_WHAT IS REQUIRED_
Look for "частных" in the material below and show each line that contains it.

>>>

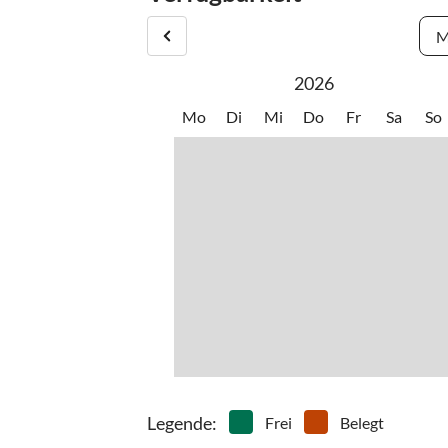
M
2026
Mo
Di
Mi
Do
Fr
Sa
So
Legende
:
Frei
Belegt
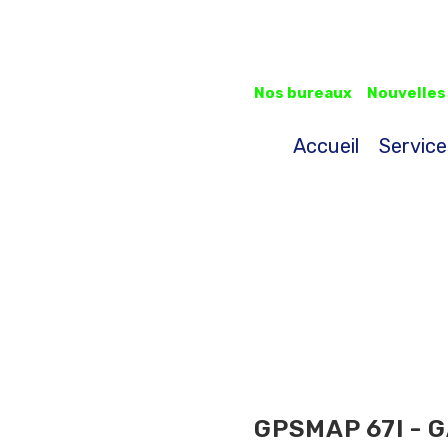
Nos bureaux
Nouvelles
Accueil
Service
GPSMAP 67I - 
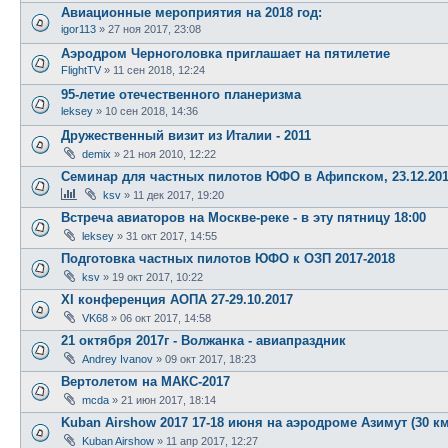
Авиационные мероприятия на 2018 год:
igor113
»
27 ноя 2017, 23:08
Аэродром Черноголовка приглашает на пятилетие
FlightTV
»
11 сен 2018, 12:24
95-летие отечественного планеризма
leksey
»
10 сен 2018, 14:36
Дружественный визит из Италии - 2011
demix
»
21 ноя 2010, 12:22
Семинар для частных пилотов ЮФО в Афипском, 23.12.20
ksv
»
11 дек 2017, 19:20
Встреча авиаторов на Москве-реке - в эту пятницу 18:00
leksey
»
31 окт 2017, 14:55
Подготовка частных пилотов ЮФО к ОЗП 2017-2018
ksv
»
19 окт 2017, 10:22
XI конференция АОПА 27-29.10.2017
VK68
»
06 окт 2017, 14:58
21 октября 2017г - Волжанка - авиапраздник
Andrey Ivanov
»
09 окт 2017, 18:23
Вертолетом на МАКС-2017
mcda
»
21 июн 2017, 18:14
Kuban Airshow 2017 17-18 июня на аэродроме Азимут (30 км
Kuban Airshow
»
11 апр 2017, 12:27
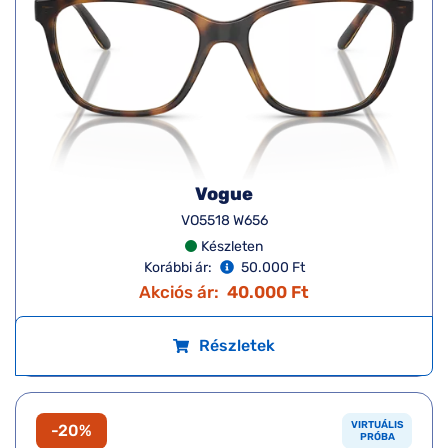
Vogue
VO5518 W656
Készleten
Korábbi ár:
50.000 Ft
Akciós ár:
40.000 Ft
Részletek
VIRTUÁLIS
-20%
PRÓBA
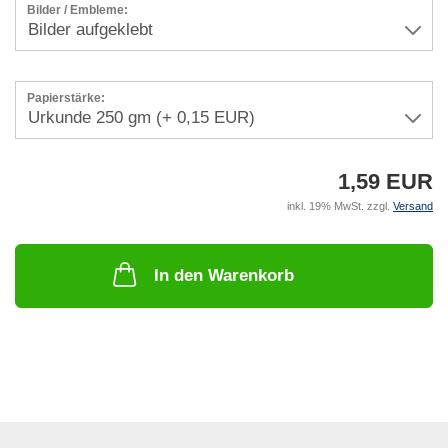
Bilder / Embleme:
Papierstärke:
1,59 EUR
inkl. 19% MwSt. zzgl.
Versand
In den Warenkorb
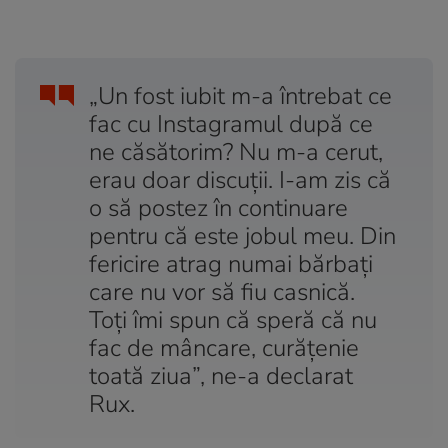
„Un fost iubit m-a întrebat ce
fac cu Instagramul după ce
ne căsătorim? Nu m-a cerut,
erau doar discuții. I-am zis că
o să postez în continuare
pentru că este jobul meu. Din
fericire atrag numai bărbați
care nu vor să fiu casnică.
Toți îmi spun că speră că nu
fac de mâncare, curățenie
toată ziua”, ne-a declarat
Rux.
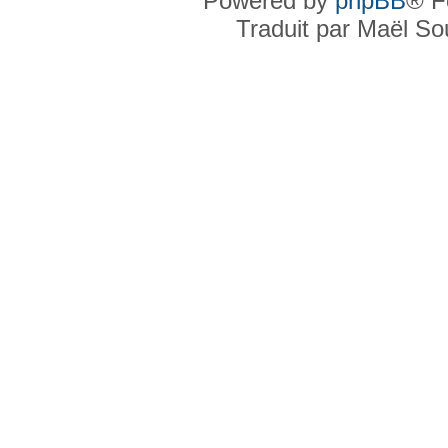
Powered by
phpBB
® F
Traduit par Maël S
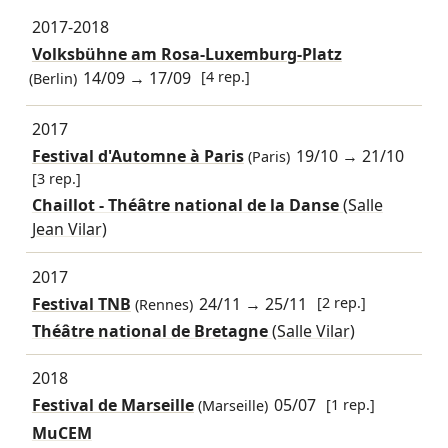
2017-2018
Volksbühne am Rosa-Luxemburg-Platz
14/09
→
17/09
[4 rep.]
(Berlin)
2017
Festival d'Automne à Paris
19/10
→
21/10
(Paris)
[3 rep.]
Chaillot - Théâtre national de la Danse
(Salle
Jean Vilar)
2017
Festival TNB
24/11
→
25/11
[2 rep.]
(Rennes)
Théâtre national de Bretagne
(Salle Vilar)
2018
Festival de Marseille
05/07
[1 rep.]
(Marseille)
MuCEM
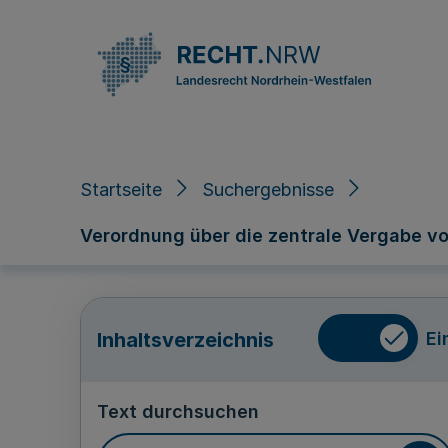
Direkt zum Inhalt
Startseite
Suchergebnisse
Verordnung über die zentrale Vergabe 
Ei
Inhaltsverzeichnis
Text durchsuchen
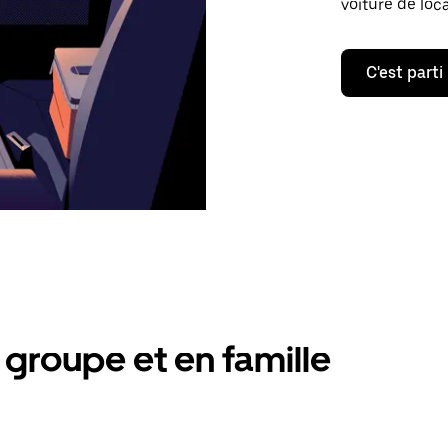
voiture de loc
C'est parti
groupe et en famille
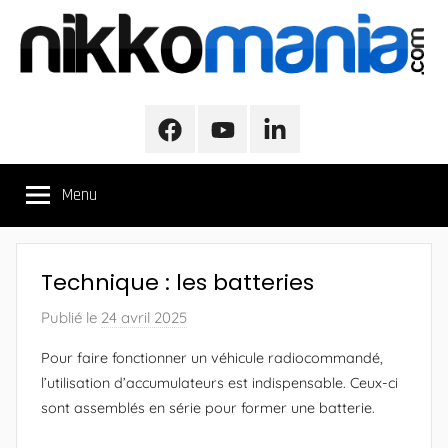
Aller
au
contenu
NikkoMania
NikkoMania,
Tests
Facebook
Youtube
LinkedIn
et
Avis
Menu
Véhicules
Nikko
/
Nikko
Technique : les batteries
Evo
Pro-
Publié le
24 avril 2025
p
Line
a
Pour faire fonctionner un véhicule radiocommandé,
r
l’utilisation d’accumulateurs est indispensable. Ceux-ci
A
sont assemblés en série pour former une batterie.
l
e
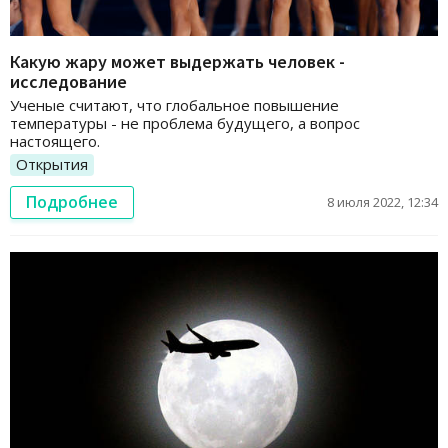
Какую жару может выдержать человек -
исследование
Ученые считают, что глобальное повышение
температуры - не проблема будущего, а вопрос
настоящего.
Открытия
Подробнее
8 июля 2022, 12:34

<<<

_EXERCISE ANSWER_
Семинар для частных пилотов ЮФО в Афипском, 23.12.20
Подготовка частных пилотов ЮФО к ОЗП 2017-2018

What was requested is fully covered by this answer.